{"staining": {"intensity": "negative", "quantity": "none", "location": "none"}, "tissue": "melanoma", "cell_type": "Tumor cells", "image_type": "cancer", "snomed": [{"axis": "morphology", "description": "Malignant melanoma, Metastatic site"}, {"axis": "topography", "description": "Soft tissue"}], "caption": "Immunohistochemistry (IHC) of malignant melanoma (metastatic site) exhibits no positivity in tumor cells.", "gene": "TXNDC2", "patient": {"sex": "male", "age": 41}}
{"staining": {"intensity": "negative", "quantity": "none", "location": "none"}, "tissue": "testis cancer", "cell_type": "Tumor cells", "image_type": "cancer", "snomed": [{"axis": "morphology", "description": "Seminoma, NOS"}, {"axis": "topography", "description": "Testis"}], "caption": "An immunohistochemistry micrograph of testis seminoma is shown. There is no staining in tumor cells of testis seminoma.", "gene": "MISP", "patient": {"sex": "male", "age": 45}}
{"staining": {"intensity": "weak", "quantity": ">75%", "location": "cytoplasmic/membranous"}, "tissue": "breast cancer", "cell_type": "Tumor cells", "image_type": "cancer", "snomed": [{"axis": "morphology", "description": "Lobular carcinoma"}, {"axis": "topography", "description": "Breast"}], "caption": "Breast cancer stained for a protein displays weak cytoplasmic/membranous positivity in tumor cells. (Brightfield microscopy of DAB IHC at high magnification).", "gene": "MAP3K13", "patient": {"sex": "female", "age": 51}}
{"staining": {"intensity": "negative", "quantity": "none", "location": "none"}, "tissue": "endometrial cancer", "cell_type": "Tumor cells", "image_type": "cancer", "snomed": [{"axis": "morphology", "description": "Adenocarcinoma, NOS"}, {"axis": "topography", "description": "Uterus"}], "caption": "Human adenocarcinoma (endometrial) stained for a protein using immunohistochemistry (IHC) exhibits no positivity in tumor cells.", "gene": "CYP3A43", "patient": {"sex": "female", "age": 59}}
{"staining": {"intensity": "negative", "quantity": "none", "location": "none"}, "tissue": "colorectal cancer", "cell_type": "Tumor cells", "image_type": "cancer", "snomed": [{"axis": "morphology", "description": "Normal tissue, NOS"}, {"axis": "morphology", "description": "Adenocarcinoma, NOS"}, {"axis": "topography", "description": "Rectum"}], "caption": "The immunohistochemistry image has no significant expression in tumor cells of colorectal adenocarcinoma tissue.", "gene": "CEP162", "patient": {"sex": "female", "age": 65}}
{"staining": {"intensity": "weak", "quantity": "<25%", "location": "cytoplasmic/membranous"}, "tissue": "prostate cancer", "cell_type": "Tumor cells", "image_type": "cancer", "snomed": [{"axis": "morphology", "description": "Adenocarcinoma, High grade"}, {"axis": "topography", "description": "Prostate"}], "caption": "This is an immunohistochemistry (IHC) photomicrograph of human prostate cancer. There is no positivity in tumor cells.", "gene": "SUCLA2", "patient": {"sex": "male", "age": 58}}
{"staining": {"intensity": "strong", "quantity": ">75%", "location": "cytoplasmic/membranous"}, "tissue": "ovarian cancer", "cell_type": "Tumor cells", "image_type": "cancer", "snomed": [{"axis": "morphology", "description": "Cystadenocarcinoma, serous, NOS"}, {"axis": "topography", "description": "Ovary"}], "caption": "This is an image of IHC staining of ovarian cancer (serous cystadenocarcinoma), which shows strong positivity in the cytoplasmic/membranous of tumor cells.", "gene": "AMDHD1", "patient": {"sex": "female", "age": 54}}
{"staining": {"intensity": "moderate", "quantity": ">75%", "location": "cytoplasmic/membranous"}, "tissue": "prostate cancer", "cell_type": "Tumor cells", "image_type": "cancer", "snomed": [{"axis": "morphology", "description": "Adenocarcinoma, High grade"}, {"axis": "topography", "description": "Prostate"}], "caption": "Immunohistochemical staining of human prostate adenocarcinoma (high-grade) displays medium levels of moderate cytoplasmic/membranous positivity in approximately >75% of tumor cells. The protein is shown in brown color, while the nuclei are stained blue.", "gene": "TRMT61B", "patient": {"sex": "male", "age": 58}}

= = = =

▶ [TASK DIRECTIONS]:
For the string "There", go through the entries above and copy each line where it occurs.

▶ [SOLUTION FOR THIS EXERCISE]:
{"staining": {"intensity": "negative", "quantity": "none", "location": "none"}, "tissue": "testis cancer", "cell_type": "Tumor cells", "image_type": "cancer", "snomed": [{"axis": "morphology", "description": "Seminoma, NOS"}, {"axis": "topography", "description": "Testis"}], "caption": "An immunohistochemistry micrograph of testis seminoma is shown. There is no staining in tumor cells of testis seminoma.", "gene": "MISP", "patient": {"sex": "male", "age": 45}}
{"staining": {"intensity": "weak", "quantity": "<25%", "location": "cytoplasmic/membranous"}, "tissue": "prostate cancer", "cell_type": "Tumor cells", "image_type": "cancer", "snomed": [{"axis": "morphology", "description": "Adenocarcinoma, High grade"}, {"axis": "topography", "description": "Prostate"}], "caption": "This is an immunohistochemistry (IHC) photomicrograph of human prostate cancer. There is no positivity in tumor cells.", "gene": "SUCLA2", "patient": {"sex": "male", "age": 58}}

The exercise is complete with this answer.